According to FannieMae, one of the government sponsored enterprises (GSE’s) that underwrite a significantly high percentage of conventional loans, a lender’s review of condominium projects must include a review of the association’s budget to ensure that it is “adequate” and that it “provides for the funding of replacement reserves for capital expenditures and deferred maintenance (at least 10 percent of the budget), and provides adequate funding for insurance deductible amounts.” This can be found in the most recent updated FannieMae Selling Guide, or more specifically on page 4 of Announcement 07-18 as issued on 11/15/07.

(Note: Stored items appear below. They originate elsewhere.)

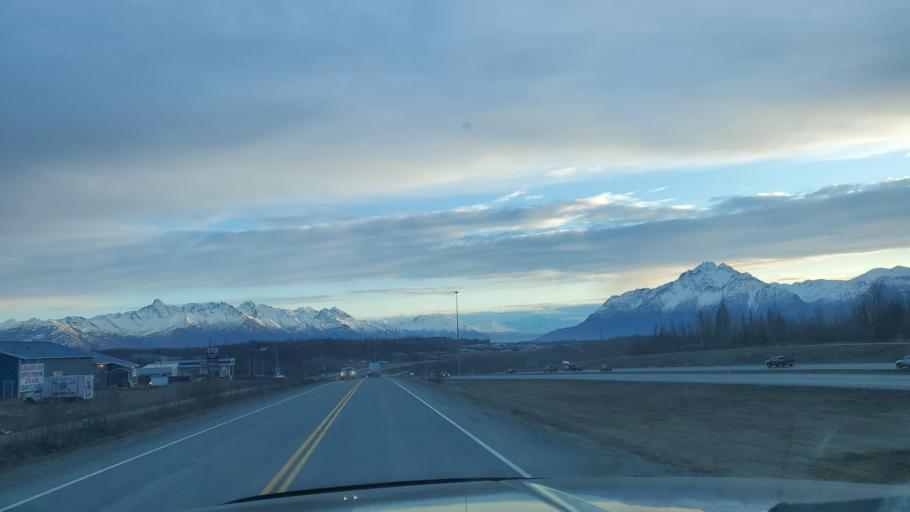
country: US
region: Alaska
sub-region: Matanuska-Susitna Borough
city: Lakes
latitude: 61.5692
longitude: -149.3334
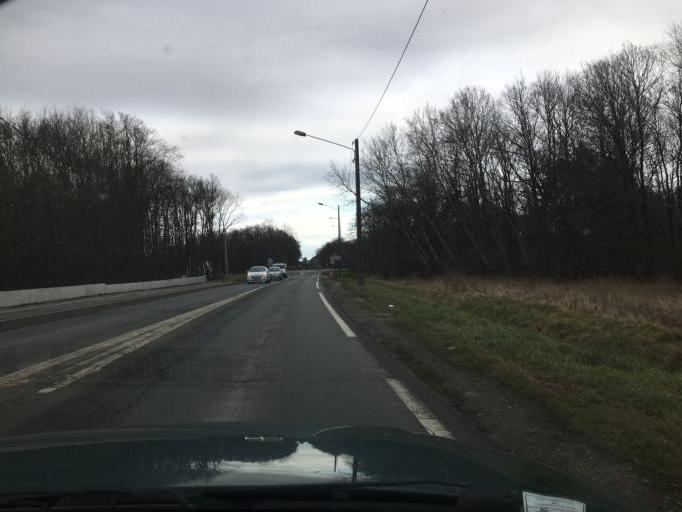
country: FR
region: Centre
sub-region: Departement du Loiret
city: Fleury-les-Aubrais
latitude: 47.9519
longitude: 1.9215
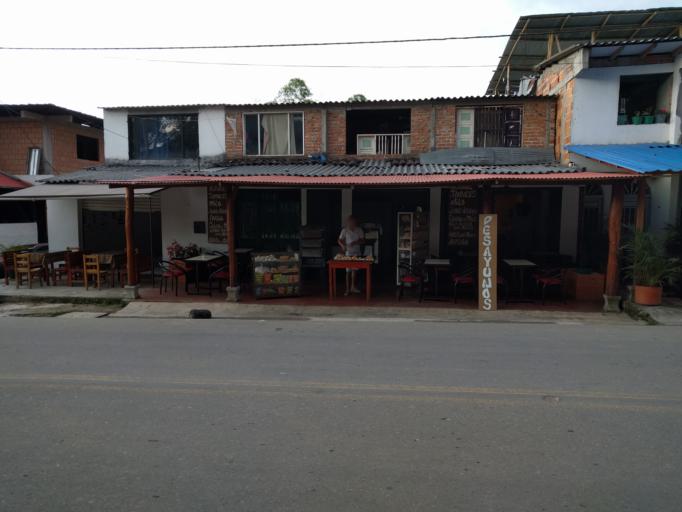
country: CO
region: Huila
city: San Agustin
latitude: 1.8864
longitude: -76.2772
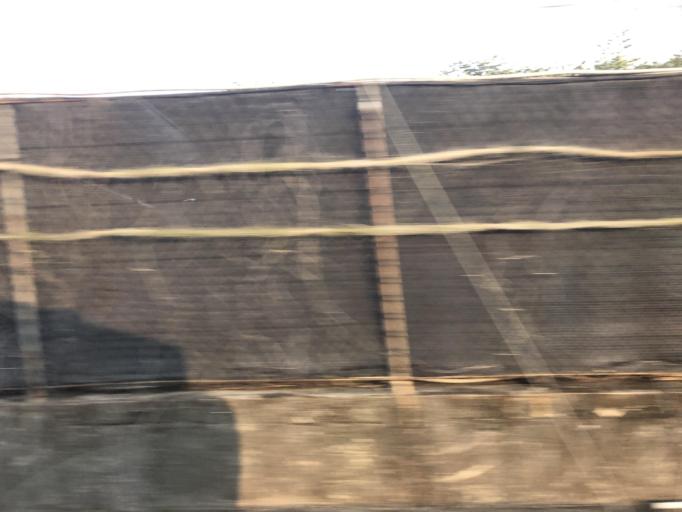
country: TW
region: Taiwan
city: Xinying
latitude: 23.1507
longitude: 120.2742
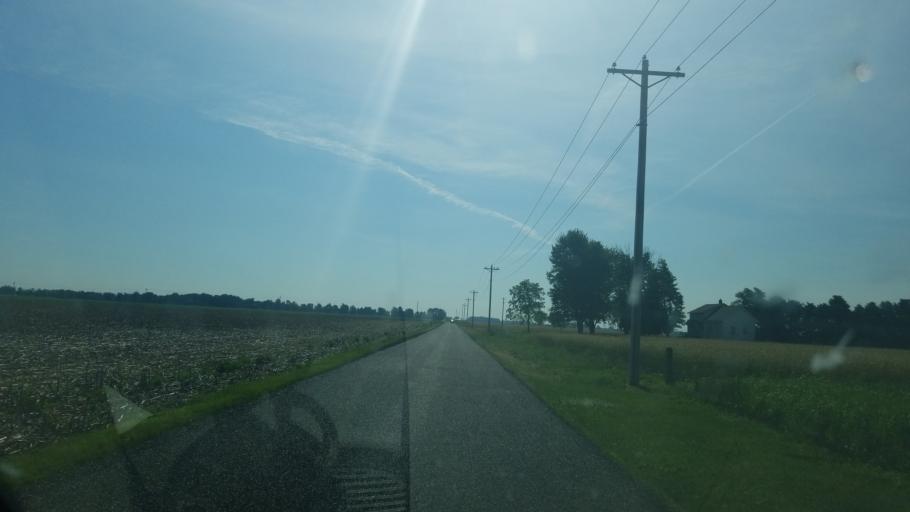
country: US
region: Ohio
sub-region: Hancock County
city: Findlay
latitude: 41.0214
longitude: -83.5502
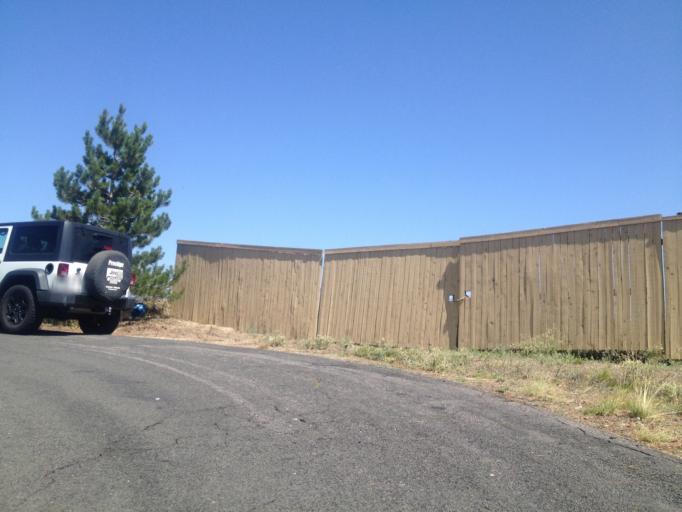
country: US
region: Colorado
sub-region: Boulder County
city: Louisville
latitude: 39.9602
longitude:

Although the reference to the 10% reserve requirement is for a full project review by lenders, most lender investors will adhere to these guidelines for individual transactions, according to Doug Sullivan of Sulquist Mortgage of Breckenridge. The principal reason is that these lender investors want to ensure that the loan will be saleable in the future … adhering to FannieMae’s guidelines, even those for a full project review, guarantees this.
Each time a property governed by a community association is under a sale agreement, during which a mortgage is required, the lender submits a HOA Certificate to be completed by the HOA, usually its managing agent. This certificate has one or more questions related to the reserves in order to determine adequacy and compliance (at least with FannieMae guidelines). If the reserves are underfunded, this could be a reason to deny the loan. The seller could then have reason to chellenge the HOA on neglecting its fiduciary responsibility to protect, maintain and enhance the property (values). However, if you HOA has less than 10% dedicated to the reserves but has a sound reserve plan to which they are abiding by, any seller(s) should not be too concerned nor jeopardized by this FannieMae requirement.